Mrs. Morton took gravely sick; two months later she was delivered of a dead child, and the physician attending her said the stillborn infant’s death must have been due to the treatment she had received. Mrs. N. E. Coulter has a child murdered in similar fashion. The Brady thugs came to the door demanding the family get out. Coulter barred the door, put his wife and children in a rear room, and warned the thugs to stay away. Down came the door with a long battering ram behind it. Then the thugs leaped back. Coulter’s rabbit gun was ready and he told them what would happen if they crossed without a warrant. One gunman’s hand sneaked to his hip, but it jerked away as the steel rod in the miner’s hand snapped into line with his stomach. But Sheriff Yost again saved Brady’s game. Coulter was arrested, kept in jail for days, and is now out on $2,500 bail. Under Yost’s protection the thugs entered and rushed out the stuff, breaking some of the furniture and shocking Mrs. Coulter into a sick spell.

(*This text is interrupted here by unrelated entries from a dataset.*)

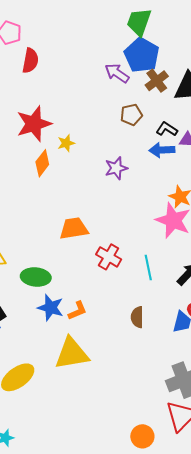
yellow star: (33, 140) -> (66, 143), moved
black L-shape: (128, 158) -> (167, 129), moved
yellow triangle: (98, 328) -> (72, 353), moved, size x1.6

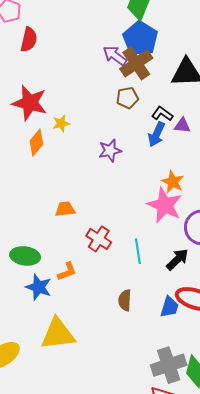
brown cross: (157, 81) -> (136, 63), moved, size x1.4
red star: (34, 124) -> (30, 103), turned 30
blue arrow: (162, 150) -> (157, 134), turned -65
orange trapezoid: (74, 228) -> (65, 209), size x0.7
orange L-shape: (77, 311) -> (67, 271), moved

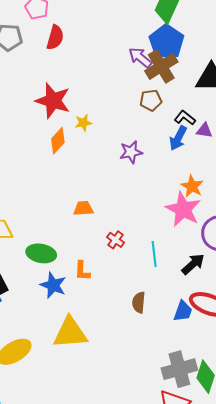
red cross: (99, 239) -> (116, 240), size x0.7
orange L-shape: (67, 271) -> (82, 271), turned 110

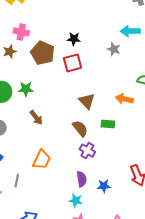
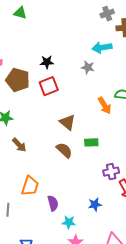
orange arrow: (124, 99) -> (105, 106), moved, turned -126
purple cross: (87, 151) -> (111, 172), moved, turned -35
purple semicircle: (82, 179) -> (53, 203), moved

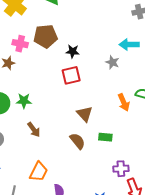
brown pentagon: (18, 80) -> (45, 36), moved, turned -30

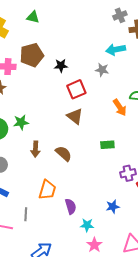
red square: (71, 75) -> (76, 89), moved
brown triangle: (85, 114) -> (75, 116), moved
brown arrow: (34, 130) -> (36, 149), turned 49
brown semicircle: (78, 141) -> (64, 154), moved

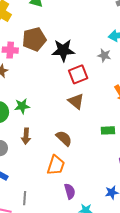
black star: (61, 66) -> (63, 50), size x1.6
brown arrow: (36, 149) -> (26, 136), moved
orange trapezoid: (47, 190) -> (56, 165), moved

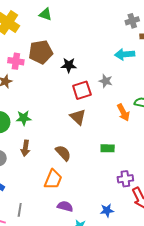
black star: (63, 50) -> (69, 65), size x0.7
gray star: (104, 55) -> (106, 81), moved
purple semicircle: (70, 191) -> (65, 206), turned -63

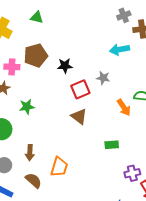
green star: (24, 118) -> (27, 107), moved
brown semicircle: (63, 153) -> (33, 180), moved
orange trapezoid: (53, 179) -> (59, 167), moved

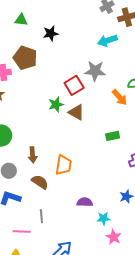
brown pentagon: (36, 55) -> (25, 58), turned -30
black star: (65, 66) -> (51, 33), moved
gray star: (103, 78) -> (95, 71), size x1.5
green star: (27, 107) -> (56, 104), moved

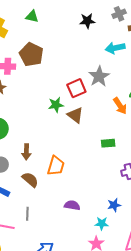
black star: (51, 33) -> (87, 21), moved
gray star: (95, 71) -> (99, 76), turned 30
cyan star: (104, 218) -> (102, 223), moved

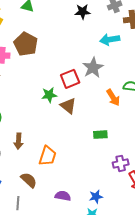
brown semicircle: (30, 180) -> (29, 180), moved
blue star: (114, 205) -> (96, 197), moved

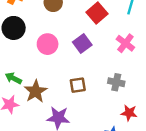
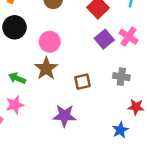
purple square: (82, 43) -> (104, 39), moved
brown star: (36, 91) -> (46, 68), moved

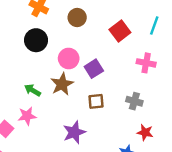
pink cross: (128, 37) -> (146, 63), turned -30
purple square: (104, 39) -> (94, 69), moved
purple star: (64, 116) -> (74, 132), turned -30

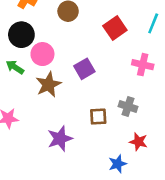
pink circle: (69, 58) -> (42, 54), moved
green arrow: (32, 90) -> (15, 67), moved
brown square: (96, 101) -> (98, 117), moved

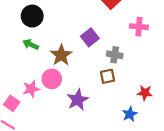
pink circle: (42, 54) -> (52, 79), moved
gray cross: (128, 106) -> (115, 55), moved

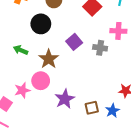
black circle: (32, 16) -> (41, 24), moved
gray cross: (115, 55) -> (100, 48), moved
brown square: (108, 76) -> (92, 108), moved

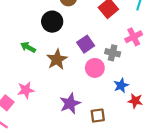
pink cross: (118, 31) -> (134, 37), turned -35
pink circle: (41, 81) -> (95, 68), moved
blue star: (112, 111) -> (121, 85), moved

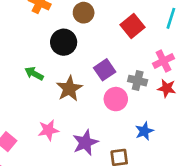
blue star: (121, 85) -> (144, 131), moved
pink star: (26, 90) -> (48, 130), moved
red star: (135, 101) -> (167, 88), moved

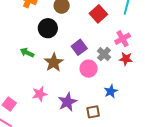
gray cross: (138, 81) -> (104, 54), turned 32

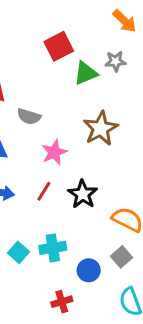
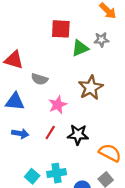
red square: (59, 46) -> (61, 29), turned 30
black star: (83, 194) -> (78, 135), turned -30

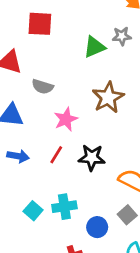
red square: (61, 29) -> (40, 24), moved

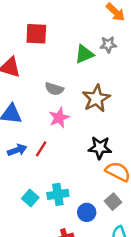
gray semicircle: (43, 87) -> (54, 89), moved
red line: (56, 155) -> (41, 149), moved
blue arrow: (18, 156) -> (17, 150), turned -30
black star: (92, 158) -> (100, 148), moved

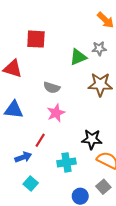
brown star: (96, 98) -> (100, 84), moved, turned 30
blue arrow: (17, 150) -> (23, 157), moved
cyan cross: (58, 194) -> (66, 162), moved

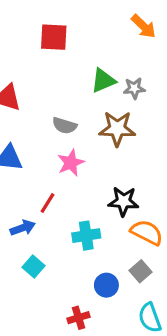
red square: (36, 39) -> (54, 37), moved
gray star: (99, 49) -> (134, 88), moved
brown star: (100, 84) -> (117, 129), moved

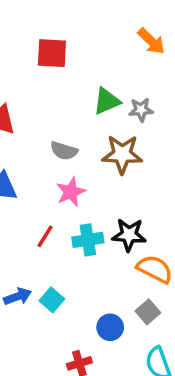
blue arrow: (23, 228) -> (18, 296), moved
cyan cross: (86, 236) -> (88, 240), moved
cyan square: (34, 267) -> (52, 300), moved

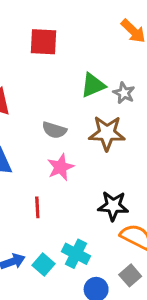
gray star: (141, 110) -> (124, 93), turned 30
red line: (45, 236) -> (37, 207), turned -35
cyan cross: (88, 240) -> (76, 254), moved, turned 36

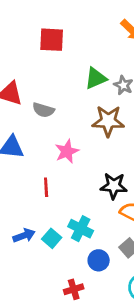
gray semicircle: (54, 130) -> (43, 110), moved

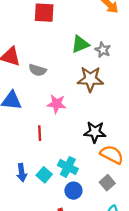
pink star: (67, 151) -> (57, 104), turned 30
blue arrow: (24, 236) -> (22, 173), turned 102
blue circle: (99, 260) -> (73, 191), moved

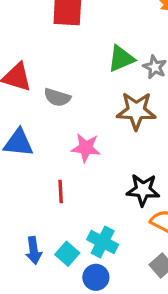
blue circle: (73, 191) -> (96, 277), moved

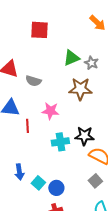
red line: (61, 192) -> (27, 126), moved
cyan cross: (103, 242) -> (60, 142), moved, turned -36
cyan square: (67, 254) -> (38, 183), moved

West Virginia UMWA miners being evicted in 1924.

The coal digger’s wife was in an advanced stage of pregnancy. Shortly after she gave birth to twins, one dead.

Mrs. James Tony is the third woman whose unborn child perished as the result of the evictions. Fifteen families were evicted, with a total of sixty-four children. The resultant deaths of the babes the mothers were then bearing speaks volumes for the brutality of the eviction proceedings. The union miners speak of these three babes as murdered by Sam Brady’s company.

Sam Brady was a major in the Spanish-American War and served in the Philippines. Native life was cheap there, as far as the American army was concerned. His miners’ children’s lives are just as cheap to Brady now, say the workers of Brady. At best the homes they lost were miserable places, typical of the greed of their employer–little one-story homes, all painted a dull blue-gray and mounted on stilts, beneath which the winds whistled in winter. All are now living in houses obtained by the international union.

New Leader was the most important Socialist Party-aligned paper from much of the 1920s and 1930s. Begun in 1924 after the S.P. created the Conference for Progressive Political Action, it was edited by James Oneal. With Oneal, and William M. Feigenbaum as manager, the paper hosted such historic Party figures as Debs, Abraham Cahan, Lena Morrow Lewis, Isaac Hourwich, John Work, Algernon Lee, Morris Hillquit, and new-comers like Norman Thomas. Published weekly in New York City, the paper followed Oneal’s constructivist Marxism and political anti-Communism. The paper would move to the right in the mid 30s and become the voice of the ‘Old Guard’ of the S.P. After Oneal retired in 1940, the paper became a liberal anti-communist paper under editor Sol Levitas. However, in the 1920s and for much of the 1930s the paper contained a gold mine of information about the Party, its activities, and most importantly for labor historians, its insiders coverage of the union movement in a crucial period.